Page-level text extractions:
[Start of Attachment]

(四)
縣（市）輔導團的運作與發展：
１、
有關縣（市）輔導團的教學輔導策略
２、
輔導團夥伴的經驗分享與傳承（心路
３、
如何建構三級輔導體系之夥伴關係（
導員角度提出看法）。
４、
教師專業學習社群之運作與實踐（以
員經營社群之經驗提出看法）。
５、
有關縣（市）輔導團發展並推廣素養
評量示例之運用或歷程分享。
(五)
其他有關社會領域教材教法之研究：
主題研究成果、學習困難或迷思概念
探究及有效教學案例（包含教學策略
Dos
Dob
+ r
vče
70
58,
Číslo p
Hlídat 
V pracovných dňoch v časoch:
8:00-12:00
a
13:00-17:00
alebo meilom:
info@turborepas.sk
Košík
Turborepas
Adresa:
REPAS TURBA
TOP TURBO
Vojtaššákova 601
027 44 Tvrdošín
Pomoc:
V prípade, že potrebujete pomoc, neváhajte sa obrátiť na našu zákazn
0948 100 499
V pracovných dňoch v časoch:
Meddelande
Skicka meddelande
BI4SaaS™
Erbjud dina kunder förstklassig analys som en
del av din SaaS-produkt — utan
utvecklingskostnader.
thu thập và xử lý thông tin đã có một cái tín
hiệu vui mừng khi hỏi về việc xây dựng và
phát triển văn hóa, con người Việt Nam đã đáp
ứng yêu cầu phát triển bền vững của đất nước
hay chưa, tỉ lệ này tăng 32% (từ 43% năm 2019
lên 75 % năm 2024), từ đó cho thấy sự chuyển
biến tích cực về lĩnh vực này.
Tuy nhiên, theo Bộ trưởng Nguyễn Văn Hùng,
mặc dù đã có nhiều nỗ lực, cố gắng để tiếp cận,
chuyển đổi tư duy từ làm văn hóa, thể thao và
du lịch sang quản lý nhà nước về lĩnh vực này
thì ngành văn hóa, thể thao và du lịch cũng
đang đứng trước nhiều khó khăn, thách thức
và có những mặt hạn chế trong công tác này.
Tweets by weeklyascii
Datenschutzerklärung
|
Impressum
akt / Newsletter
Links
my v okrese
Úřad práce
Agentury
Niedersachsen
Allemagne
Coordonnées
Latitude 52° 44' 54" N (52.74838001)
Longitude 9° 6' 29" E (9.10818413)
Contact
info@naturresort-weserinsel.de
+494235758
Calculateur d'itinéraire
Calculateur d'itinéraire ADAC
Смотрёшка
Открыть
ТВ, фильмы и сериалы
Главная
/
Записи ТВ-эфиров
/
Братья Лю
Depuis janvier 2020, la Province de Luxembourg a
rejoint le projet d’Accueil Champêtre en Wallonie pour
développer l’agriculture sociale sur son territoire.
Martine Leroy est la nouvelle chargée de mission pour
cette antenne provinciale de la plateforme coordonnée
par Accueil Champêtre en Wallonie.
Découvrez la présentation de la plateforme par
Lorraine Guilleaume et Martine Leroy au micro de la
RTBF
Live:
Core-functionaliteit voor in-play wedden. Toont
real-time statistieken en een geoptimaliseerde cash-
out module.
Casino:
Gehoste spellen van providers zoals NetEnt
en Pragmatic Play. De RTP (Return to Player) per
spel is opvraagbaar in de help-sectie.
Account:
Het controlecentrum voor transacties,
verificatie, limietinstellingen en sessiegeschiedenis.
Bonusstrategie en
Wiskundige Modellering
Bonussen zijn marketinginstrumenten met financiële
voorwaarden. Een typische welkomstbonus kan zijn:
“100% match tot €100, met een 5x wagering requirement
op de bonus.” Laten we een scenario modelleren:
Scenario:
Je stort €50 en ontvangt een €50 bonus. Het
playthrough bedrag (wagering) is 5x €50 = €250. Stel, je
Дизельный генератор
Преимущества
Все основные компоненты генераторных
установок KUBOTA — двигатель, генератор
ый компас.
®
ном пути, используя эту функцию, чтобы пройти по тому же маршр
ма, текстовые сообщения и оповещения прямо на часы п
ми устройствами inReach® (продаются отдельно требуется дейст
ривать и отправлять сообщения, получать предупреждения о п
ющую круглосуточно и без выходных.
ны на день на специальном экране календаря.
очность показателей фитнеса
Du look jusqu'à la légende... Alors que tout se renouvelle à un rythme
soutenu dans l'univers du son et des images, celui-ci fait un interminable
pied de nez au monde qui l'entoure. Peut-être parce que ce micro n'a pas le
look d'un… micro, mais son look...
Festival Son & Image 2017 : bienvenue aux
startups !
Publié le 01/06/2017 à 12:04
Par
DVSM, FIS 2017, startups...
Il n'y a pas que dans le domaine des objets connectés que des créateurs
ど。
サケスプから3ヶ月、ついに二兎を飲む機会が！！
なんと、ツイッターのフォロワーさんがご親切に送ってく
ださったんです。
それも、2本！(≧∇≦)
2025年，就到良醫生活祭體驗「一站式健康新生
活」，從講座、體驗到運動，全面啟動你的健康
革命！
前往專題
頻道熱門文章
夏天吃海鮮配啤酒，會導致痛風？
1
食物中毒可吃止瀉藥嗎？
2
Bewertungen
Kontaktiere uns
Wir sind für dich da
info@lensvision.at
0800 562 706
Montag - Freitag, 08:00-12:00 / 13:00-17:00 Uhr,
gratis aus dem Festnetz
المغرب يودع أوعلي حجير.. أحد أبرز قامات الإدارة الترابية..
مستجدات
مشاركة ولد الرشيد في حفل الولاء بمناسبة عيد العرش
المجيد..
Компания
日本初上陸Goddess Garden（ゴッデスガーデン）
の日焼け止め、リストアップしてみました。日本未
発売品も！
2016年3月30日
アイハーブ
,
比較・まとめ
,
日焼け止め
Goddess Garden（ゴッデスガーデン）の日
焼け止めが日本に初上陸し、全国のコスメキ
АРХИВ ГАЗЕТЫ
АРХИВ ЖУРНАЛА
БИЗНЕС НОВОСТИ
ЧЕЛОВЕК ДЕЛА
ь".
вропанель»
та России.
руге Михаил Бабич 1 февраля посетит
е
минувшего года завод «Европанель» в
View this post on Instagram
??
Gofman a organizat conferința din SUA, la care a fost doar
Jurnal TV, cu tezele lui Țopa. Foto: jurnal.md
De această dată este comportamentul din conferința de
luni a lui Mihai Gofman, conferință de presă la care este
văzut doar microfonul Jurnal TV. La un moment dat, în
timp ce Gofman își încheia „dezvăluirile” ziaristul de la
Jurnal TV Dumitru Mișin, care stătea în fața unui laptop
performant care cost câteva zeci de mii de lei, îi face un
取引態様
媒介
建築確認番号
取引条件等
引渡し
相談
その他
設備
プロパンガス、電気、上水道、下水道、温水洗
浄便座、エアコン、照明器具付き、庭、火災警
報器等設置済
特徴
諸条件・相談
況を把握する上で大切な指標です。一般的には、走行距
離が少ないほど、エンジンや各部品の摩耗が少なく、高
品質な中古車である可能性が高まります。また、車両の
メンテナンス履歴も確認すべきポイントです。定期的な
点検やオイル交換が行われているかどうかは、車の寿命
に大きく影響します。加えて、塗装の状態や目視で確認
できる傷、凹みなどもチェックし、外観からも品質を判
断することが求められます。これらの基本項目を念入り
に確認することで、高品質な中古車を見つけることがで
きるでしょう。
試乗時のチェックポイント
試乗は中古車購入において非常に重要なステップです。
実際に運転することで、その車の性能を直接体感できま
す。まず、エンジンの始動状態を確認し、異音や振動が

[End of Attachment]

Goal of the exercise:
Take exactly the lines from the one containing "Tuy nhiên, theo" through the one containing "voorwaarden. Een typische" in the data above, and output them with nothing added.

Answer to this exercise:
Tuy nhiên, theo Bộ trưởng Nguyễn Văn Hùng,
mặc dù đã có nhiều nỗ lực, cố gắng để tiếp cận,
chuyển đổi tư duy từ làm văn hóa, thể thao và
du lịch sang quản lý nhà nước về lĩnh vực này
thì ngành văn hóa, thể thao và du lịch cũng
đang đứng trước nhiều khó khăn, thách thức
và có những mặt hạn chế trong công tác này.
Tweets by weeklyascii
Datenschutzerklärung
|
Impressum
akt / Newsletter
Links
my v okrese
Úřad práce
Agentury
Niedersachsen
Allemagne
Coordonnées
Latitude 52° 44' 54" N (52.74838001)
Longitude 9° 6' 29" E (9.10818413)
Contact
info@naturresort-weserinsel.de
+494235758
Calculateur d'itinéraire
Calculateur d'itinéraire ADAC
Смотрёшка
Открыть
ТВ, фильмы и сериалы
Главная
/
Записи ТВ-эфиров
/
Братья Лю
Depuis janvier 2020, la Province de Luxembourg a
rejoint le projet d’Accueil Champêtre en Wallonie pour
développer l’agriculture sociale sur son territoire.
Martine Leroy est la nouvelle chargée de mission pour
cette antenne provinciale de la plateforme coordonnée
par Accueil Champêtre en Wallonie.
Découvrez la présentation de la plateforme par
Lorraine Guilleaume et Martine Leroy au micro de la
RTBF
Live:
Core-functionaliteit voor in-play wedden. Toont
real-time statistieken en een geoptimaliseerde cash-
out module.
Casino:
Gehoste spellen van providers zoals NetEnt
en Pragmatic Play. De RTP (Return to Player) per
spel is opvraagbaar in de help-sectie.
Account:
Het controlecentrum voor transacties,
verificatie, limietinstellingen en sessiegeschiedenis.
Bonusstrategie en
Wiskundige Modellering
Bonussen zijn marketinginstrumenten met financiële
voorwaarden. Een typische welkomstbonus kan zijn:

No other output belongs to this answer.